Commentary

Full employment: A new kind of announcement

It’s on. The UK is going for full employment. Or, to state the Chancellor’s commitment precisely, we’re going for fuller employment than anyone else in the G7 (we’re fourth at the moment). It’s the latest event in the global race.

The form of the commitment took most people by surprise. Government typically announces an ambition first, then it sorts out the policy and implementation afterwards. This is what happened with Universal Credit, and as a consequence the ambition keeps receding into the distance. The Chancellor though had already announced the policies in this case – for example, an Employment Allowance of £2,000 per employer to reduce national insurance costs, and many of them fall into place this week with the start of the new financial year. What he did yesterday was to describe the ambition that these existing policies would help to deliver.

Though this breaks the usual logic of Government announcements, it is a better approach to public administration. This time last year, while still a civil servant, I helped to write a report for Government on how to improve the delivery of major projects. They’re a different type of endeavour to achieving full employment but the same principle applies: what the best organisations do is to figure out first if they have the ideas, the capabilities and the money to deliver a major commitment, usually they get started on it to test their assumptions against the reality, and only then do they announce that it’s what they’re aiming for.

Hence people looking for the new policies that will go alongside the Chancellor’s commitment are likely to be disappointed. His commitment is a bet on the success of current policies, not a mandate to make new ones.

So how is that bet likely to turn out? Well, he hasn’t set a deadline by which he plans to hit the target – further evidence of his prudence – so all he needs to show at least for the next period is that the UK is moving in the right direction.

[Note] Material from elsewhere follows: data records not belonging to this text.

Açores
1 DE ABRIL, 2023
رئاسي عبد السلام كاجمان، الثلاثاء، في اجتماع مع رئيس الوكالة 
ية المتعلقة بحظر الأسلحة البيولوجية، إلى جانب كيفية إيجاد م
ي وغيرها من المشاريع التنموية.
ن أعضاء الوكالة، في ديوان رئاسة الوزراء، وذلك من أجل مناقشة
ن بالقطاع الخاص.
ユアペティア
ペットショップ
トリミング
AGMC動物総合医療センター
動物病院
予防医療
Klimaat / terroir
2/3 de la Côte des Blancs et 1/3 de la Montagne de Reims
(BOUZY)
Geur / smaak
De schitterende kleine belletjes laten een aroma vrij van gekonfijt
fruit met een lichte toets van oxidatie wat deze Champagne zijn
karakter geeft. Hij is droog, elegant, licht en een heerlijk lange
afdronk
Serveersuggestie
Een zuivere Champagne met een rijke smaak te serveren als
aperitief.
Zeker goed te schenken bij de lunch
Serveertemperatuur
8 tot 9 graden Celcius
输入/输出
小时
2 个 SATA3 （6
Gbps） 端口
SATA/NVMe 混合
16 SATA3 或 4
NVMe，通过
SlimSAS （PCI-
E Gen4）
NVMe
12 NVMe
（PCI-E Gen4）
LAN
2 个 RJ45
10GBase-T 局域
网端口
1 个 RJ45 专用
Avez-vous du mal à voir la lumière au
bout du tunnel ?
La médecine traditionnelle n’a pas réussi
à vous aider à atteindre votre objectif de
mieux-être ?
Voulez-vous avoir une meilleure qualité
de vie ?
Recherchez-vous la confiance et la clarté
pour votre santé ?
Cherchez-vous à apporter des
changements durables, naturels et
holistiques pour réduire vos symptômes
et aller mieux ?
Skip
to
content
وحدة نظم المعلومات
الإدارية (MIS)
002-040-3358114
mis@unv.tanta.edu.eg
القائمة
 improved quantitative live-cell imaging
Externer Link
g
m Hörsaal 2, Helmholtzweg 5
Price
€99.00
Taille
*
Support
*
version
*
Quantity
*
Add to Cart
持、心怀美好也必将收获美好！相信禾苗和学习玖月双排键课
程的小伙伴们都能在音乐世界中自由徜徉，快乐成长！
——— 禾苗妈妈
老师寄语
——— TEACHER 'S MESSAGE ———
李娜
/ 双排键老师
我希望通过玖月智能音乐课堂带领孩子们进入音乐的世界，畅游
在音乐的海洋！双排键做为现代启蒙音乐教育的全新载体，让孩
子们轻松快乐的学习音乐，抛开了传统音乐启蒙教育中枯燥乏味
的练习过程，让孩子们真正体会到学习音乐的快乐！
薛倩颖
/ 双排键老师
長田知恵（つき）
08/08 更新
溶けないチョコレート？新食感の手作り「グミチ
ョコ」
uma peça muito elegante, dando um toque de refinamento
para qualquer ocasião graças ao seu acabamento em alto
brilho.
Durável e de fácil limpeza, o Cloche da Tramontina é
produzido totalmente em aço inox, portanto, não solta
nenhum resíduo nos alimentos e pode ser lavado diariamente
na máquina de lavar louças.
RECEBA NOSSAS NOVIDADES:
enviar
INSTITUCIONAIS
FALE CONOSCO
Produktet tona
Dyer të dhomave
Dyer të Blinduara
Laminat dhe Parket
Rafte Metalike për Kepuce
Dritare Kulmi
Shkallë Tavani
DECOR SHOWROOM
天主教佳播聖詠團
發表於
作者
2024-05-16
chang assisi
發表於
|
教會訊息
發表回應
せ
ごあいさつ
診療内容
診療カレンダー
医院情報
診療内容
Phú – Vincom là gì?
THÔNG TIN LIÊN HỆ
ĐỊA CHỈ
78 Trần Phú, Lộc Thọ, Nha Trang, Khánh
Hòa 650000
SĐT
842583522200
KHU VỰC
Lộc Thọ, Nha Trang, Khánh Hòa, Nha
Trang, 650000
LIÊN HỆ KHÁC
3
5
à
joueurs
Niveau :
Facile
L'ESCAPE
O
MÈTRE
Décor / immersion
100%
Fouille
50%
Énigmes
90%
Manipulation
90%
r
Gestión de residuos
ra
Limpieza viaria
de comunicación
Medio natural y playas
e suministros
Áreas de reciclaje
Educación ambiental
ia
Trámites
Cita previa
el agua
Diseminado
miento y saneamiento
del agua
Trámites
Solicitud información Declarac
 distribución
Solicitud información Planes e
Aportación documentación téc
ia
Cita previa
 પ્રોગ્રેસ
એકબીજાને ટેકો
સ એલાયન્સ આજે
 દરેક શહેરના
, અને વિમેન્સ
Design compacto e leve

That is likely to be the case. But we should watch for what else is happening at the same time.

First, the largest jump in employment in the latest figures was in self-employment. The numbers of people in jobs other than self-employment actually fell. This might mean we’re finally becoming more entrepreneurial. Equally the new self-employed might be people who are in insecure work, even in zero hours contracts by another name. If we’re moving to fuller employment, then it’s important to know whether that is via a new generation of entrepreneurship or a resurgence in casual and perhaps temporary employment. The ONS has said today that their next set of productivity statistics will include specific calculations for the self-employed. This could be hugely helpful in working out what sort of self-employment is going on.

Secondly, that issue of productivity itself. The latest figures show a small increase in output per hour. It remains a long way below where it was before the crash. Depending on how much employment keeps rising, productivity growth is likely to remain pretty low, not least because many of the people now moving into jobs are more likely to be lower-skilled or unskilled – on the assumption that people with higher skills got hired before them or were better able to keep hold of their jobs.

In a way, we shouldn’t complain about low productivity growth if there are lots of new jobs instead. However, it would be good to know if productivity is rising among those already in work. And is it too much hope that we can have both?

Again, we should be thinking about taking the same approach that the Chancellor has done on full employment. Create the policies first, policies that promote training and the acquisition of new skills, new investment in other capital that will increase productivity, and then set an ambition. The clearest way to set that ambition may be in terms of wages.

Yesterday the Chancellor understood that, with the policies already announced, any excitement about his new commitment could only be created by bold words, he couldn’t just say ‘and, by the way, as you will have worked out already using your models, the upshot of my policies is that . . . ‘. Hence he spoke about ‘full employment’, claiming that term from Labour, and targeting the highest rate of employment among the G7. A similarly positive ambition on productivity growth could be expressed by saying that the ambition is to increase the minimum wage by a significant chunk, he could talk about aiming for £7 per hour, for example . . . Oh wait, is it possible that there is a pattern here, and a plan?